Opinion
Civil No. 99-1593-JO
June 8, 2001
Attorney for Plaintiff :
Donald B. Potter, DONALD B. POTTER, PC Portland, OR
Attorneys for Defendants :
Agnes Sowle, Kathryn A. Short, OFFICE OF MULTNOMAH COUNTY ATTORNEYS, Portland, OR
OPINION AND ORDER
Plaintiff Raymond Price brings this action pro se against his former employer, Multnomah County, and his former supervisor, Karen Lamica. Plaintiff alleges five claims: wrongful discharge against Multnomah County; violation of the Oregon Family Leave Act ("OFLA") against Multnomah County; violation of the federal Family Medical Leave Act ("FMLA") against both defendants; retaliation in violation of O.R.S. 659.030(1)(f) against Multnomah County; and violation of 42 U.S.C. § 1983 against both defendants.
Plaintiff initially was represented by counsel.
In earlier proceedings, I granted defendants' motion for summary judgment in full as to plaintiff's first, second, fourth and fifth claims. I also granted defendants' motion with respect to the retaliation portion of plaintiff's FMLA claim but denied summary judgment as to the interference portion of his claim.
The case is now before me on defendants' motion for summary judgment (# 45) on the portion of plaintiff's FMLA claim that alleges that defendants "interfered with Plaintiff's requests to exercise his rights under the [FMLA]." Complaint, ¶ 17. Plaintiff has failed to file any response to the motion. After reviewing defendants' submissions and for reasons stated below, the motion is granted.
STANDARD
Summary judgment should be granted if there are no genuine issues of material fact and the moving party is entitled to judgment as a matter of law. Fed.R.Civ.P. 56(c). If the moving party shows that there are no genuine issues of material fact, the non-moving party must go beyond the pleadings and designate facts showing an issue for trial. Celotex Corp. v. Catrett, 477 U.S. 317, 322-23 (1986). A scintilla of evidence, or evidence that is merely colorable or not significantly probative, does not present a genuine issue of material fact. United Steelworkers of America v. Phelps Dodge, 865 F.2d 1539, 1542 (9th Cir. 1989).
The substantive law governing a claim determines whether a fact is material. Anderson v. Liberty Lobby, Inc., 477 U.S. 242, 248 (1986); see also T.W. Elec. Service v.

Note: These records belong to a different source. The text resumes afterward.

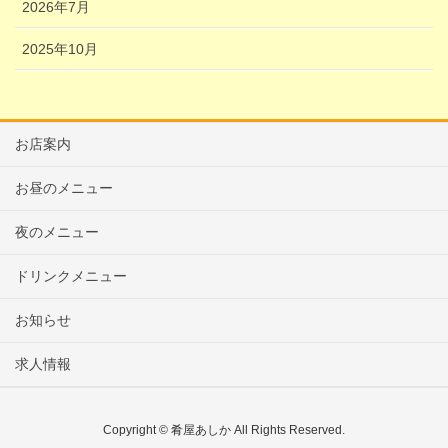
2026年7月
2025年10月
お店案内
お昼のメニュー
夜のメニュー
ドリンクメニュー
お知らせ
求人情報
Copyright © 肴屋あしか All Rights Reserved.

Pacific Elec. Contractors, 809 F.2d 626, 630 (9th Cir. 1987). Reasonable doubts as to the existence of a material factual issue are resolved against the moving party. T.W. Elec. Service, 809 F.2d at 631. Inferences drawn from facts are viewed in the light most favorable to the non-moving party. Id. at 630-31.
DISCUSSION
Defendants correctly state that plaintiff is not eligible for relief even if he is able to show that they interfered with his use of FMLA leave. Under the FMLA, an employer who violates section 2615 is liable to the employee:
(A) for damages equal to —
(i) the amount of —
(I) any wages, salary, employment benefits, or other compensation denied or lost to such employee by reason of the violation; or
(II) in a case in which wages, salary, employment benefits, or other compensation have not been denied or lost to the employee, any actual monetary losses sustained by the employee as a direct result of the violation, such as the cost of providing care, up to a sum, equal to 12 weeks of wages or salary for the employee * * *.29 U.S.C. § 2617(A)(i).
The statute also provides for interest on the above amounts and for liquidated damages under certain circumstances in an amount equal to the above amounts. Finally, the statute provides for equitable relief "as may be appropriate, including employment, reinstatement, and promotion." 29 U.S.C. § 2617(A)(ii-iii) and (B).
As defendants correctly note, the FMLA does not provide for compensatory or nominal damages.
In his response to defendants' Requests for Admissions, plaintiff admits that he did not take any leave without pay, he did not incur any out of pocket expenses associated with defendants' alleged failure to provide FMLA leave, and he did not make any payments for the care or transportation of his wife during her illness. These admissions foreclose plaintiff from showing entitlement to any relief, even if he were able to prove that defendants interfered with his FMLA rights. Consequently, his FMLA interference claim must be dismissed.
CONCLUSION
Defendants' motion for summary judgment (# 45) is granted and this action is dismissed. Any other pending motions are denied as moot.